Using the records below, give again exactly the lines from the line that contains "M389 687a11 11" through the line that contains "M3,485L88,572L166,659L200,693L239,727L316,773L395,813L545,910", both ends included, and only those.

··· Provided data ···

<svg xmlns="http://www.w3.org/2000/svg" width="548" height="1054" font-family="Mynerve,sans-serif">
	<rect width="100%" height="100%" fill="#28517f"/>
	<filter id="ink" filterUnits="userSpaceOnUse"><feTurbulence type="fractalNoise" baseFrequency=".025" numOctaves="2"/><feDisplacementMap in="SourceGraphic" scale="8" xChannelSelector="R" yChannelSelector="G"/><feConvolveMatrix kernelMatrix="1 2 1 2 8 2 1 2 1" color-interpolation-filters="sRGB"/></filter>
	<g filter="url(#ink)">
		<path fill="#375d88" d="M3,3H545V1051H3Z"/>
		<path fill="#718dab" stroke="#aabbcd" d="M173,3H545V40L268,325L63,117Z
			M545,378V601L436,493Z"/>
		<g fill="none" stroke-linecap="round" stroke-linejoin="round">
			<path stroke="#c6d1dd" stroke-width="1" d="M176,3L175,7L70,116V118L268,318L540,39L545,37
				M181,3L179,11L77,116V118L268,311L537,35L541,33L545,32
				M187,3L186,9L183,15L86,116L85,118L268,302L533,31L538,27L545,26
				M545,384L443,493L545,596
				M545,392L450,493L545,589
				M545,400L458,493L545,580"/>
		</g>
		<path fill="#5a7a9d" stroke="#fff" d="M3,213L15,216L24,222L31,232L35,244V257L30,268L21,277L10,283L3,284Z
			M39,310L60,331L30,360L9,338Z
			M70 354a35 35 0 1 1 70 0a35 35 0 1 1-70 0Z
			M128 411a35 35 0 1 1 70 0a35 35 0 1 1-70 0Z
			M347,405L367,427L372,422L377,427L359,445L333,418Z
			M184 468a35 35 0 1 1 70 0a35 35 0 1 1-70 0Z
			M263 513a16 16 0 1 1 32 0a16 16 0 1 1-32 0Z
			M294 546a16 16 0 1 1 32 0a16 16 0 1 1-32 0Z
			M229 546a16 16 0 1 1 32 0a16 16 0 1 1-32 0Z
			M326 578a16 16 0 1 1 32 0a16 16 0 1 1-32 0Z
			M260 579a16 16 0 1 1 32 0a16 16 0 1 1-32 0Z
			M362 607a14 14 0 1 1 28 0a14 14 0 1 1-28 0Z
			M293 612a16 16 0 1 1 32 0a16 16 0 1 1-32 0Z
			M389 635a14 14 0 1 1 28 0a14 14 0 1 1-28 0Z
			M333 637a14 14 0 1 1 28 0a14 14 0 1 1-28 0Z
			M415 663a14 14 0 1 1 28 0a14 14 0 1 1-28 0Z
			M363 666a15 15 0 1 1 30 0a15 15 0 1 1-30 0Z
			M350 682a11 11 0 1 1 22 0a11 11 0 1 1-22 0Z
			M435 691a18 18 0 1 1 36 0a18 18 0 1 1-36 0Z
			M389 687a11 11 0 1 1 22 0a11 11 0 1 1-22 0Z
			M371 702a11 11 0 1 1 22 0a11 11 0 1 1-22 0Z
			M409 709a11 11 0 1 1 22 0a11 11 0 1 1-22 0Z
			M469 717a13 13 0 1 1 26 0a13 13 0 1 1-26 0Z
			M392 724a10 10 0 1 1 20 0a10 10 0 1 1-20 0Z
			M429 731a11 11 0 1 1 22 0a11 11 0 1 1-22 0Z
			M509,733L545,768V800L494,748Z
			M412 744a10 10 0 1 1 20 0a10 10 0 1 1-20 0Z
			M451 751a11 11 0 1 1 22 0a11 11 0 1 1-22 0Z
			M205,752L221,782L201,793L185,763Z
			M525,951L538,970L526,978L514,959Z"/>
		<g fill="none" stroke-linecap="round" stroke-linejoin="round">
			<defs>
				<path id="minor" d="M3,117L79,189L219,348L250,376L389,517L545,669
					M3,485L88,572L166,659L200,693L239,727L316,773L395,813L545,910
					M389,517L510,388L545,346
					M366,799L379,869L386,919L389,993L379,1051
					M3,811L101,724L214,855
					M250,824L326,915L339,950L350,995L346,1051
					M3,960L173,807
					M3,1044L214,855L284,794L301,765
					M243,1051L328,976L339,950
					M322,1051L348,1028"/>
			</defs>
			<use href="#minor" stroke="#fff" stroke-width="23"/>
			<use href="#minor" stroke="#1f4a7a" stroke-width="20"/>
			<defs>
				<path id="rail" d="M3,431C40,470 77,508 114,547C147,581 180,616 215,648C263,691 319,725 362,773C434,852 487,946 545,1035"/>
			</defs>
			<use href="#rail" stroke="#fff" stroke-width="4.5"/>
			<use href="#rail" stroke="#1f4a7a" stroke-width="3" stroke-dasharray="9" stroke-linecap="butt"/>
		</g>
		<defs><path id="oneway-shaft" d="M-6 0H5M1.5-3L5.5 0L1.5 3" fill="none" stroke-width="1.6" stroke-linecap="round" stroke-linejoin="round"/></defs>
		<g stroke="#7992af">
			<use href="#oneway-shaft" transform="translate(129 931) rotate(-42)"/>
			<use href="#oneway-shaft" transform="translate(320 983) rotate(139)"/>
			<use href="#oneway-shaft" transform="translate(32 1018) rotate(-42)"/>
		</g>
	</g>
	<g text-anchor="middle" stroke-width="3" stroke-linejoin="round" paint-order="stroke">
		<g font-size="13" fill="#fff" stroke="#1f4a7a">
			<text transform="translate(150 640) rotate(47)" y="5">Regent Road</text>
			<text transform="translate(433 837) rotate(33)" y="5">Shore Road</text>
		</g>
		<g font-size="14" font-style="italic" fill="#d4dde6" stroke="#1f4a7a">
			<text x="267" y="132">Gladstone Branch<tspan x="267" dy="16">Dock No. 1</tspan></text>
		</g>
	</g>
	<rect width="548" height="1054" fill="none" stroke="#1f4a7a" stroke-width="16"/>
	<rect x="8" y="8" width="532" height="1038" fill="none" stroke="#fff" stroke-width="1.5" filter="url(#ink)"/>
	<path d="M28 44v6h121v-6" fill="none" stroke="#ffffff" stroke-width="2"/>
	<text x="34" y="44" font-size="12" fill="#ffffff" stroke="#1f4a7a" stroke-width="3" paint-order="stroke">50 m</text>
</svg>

···
··· Provided data ···

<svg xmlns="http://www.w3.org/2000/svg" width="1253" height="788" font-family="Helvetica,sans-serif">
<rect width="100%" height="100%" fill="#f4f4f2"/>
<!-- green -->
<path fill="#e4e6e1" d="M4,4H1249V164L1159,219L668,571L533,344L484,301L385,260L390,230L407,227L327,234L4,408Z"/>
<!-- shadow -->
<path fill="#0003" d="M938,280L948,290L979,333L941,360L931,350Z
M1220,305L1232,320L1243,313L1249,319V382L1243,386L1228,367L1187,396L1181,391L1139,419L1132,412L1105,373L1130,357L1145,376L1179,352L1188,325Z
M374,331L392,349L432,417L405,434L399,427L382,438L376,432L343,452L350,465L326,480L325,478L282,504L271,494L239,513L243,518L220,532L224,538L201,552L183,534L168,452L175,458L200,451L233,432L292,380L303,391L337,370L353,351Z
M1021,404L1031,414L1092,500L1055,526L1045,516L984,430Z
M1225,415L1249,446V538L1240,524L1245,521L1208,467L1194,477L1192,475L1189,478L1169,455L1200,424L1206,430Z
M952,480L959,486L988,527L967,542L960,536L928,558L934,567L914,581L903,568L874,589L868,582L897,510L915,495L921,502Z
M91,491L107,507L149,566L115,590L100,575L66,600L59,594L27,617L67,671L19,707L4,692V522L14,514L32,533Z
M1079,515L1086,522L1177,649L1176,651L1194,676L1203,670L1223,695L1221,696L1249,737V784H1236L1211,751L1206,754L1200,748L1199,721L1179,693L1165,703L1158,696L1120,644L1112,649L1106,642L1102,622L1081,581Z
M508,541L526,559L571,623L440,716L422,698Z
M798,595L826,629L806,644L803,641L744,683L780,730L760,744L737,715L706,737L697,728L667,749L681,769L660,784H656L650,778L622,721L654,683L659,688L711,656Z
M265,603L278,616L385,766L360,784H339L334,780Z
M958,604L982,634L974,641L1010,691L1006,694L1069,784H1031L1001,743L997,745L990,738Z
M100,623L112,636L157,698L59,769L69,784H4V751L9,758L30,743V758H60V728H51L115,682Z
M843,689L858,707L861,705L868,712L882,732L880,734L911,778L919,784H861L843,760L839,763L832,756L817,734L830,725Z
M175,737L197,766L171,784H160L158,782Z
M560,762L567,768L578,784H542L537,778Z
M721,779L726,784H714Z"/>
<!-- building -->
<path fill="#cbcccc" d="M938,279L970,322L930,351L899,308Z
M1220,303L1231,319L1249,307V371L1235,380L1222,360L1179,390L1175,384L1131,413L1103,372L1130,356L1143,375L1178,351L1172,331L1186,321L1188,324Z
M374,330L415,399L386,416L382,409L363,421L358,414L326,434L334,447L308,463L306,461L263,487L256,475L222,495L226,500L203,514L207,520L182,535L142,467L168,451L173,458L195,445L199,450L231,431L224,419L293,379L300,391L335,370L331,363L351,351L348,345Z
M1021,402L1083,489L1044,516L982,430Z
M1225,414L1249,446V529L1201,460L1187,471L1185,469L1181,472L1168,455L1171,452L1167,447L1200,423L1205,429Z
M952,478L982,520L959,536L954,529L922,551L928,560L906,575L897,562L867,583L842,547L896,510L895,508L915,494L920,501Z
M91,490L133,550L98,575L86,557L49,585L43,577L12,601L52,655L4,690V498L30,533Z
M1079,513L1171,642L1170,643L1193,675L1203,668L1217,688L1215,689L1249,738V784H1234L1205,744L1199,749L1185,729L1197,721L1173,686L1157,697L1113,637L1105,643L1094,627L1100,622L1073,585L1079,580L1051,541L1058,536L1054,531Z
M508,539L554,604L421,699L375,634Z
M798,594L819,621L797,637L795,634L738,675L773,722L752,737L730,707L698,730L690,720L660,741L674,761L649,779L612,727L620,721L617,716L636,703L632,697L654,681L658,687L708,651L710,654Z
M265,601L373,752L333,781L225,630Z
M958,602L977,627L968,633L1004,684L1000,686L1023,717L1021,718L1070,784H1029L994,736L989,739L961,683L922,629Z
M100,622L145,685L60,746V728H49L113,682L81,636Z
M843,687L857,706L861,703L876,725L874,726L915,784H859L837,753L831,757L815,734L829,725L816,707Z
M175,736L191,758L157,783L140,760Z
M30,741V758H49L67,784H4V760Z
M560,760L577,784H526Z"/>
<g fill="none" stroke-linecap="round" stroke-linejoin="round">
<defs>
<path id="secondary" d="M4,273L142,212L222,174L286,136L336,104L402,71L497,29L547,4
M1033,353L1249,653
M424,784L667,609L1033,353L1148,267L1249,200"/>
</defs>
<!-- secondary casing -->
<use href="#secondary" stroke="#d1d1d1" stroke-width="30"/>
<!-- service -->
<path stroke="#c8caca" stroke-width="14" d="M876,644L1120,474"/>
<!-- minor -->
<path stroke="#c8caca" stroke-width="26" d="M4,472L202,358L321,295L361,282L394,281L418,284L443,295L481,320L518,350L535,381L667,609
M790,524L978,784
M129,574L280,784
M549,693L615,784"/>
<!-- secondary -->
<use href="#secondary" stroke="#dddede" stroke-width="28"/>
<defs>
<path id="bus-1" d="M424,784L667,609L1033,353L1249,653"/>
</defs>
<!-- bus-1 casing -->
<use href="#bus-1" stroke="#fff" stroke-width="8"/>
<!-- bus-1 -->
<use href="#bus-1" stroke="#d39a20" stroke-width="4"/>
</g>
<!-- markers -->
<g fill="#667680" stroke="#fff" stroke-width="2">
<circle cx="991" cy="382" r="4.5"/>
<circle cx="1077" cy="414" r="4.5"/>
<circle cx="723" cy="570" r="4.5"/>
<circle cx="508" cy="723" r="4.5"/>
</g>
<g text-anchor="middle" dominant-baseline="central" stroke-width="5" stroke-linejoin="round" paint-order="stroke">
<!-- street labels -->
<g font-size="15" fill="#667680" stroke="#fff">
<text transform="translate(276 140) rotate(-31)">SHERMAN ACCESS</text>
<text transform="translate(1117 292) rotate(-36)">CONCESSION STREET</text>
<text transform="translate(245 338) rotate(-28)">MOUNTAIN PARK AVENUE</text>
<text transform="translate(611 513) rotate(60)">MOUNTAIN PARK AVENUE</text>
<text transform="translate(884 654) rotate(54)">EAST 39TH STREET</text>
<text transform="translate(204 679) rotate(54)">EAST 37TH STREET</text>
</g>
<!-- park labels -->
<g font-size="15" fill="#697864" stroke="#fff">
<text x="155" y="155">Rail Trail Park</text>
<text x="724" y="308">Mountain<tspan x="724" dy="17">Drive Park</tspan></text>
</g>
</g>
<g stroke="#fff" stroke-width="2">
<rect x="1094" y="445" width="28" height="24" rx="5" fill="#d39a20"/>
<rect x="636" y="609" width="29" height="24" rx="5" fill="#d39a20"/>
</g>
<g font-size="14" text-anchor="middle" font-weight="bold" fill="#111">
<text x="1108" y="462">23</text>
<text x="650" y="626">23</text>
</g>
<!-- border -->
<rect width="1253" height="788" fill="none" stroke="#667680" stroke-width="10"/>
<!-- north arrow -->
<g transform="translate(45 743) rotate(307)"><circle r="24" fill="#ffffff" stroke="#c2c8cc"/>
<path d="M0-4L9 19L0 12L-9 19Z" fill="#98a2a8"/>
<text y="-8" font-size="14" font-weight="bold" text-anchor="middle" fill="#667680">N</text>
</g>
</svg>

···

Exercise result
			M389 687a11 11 0 1 1 22 0a11 11 0 1 1-22 0Z
			M371 702a11 11 0 1 1 22 0a11 11 0 1 1-22 0Z
			M409 709a11 11 0 1 1 22 0a11 11 0 1 1-22 0Z
			M469 717a13 13 0 1 1 26 0a13 13 0 1 1-26 0Z
			M392 724a10 10 0 1 1 20 0a10 10 0 1 1-20 0Z
			M429 731a11 11 0 1 1 22 0a11 11 0 1 1-22 0Z
			M509,733L545,768V800L494,748Z
			M412 744a10 10 0 1 1 20 0a10 10 0 1 1-20 0Z
			M451 751a11 11 0 1 1 22 0a11 11 0 1 1-22 0Z
			M205,752L221,782L201,793L185,763Z
			M525,951L538,970L526,978L514,959Z"/>
		<g fill="none" stroke-linecap="round" stroke-linejoin="round">
			<defs>
				<path id="minor" d="M3,117L79,189L219,348L250,376L389,517L545,669
					M3,485L88,572L166,659L200,693L239,727L316,773L395,813L545,910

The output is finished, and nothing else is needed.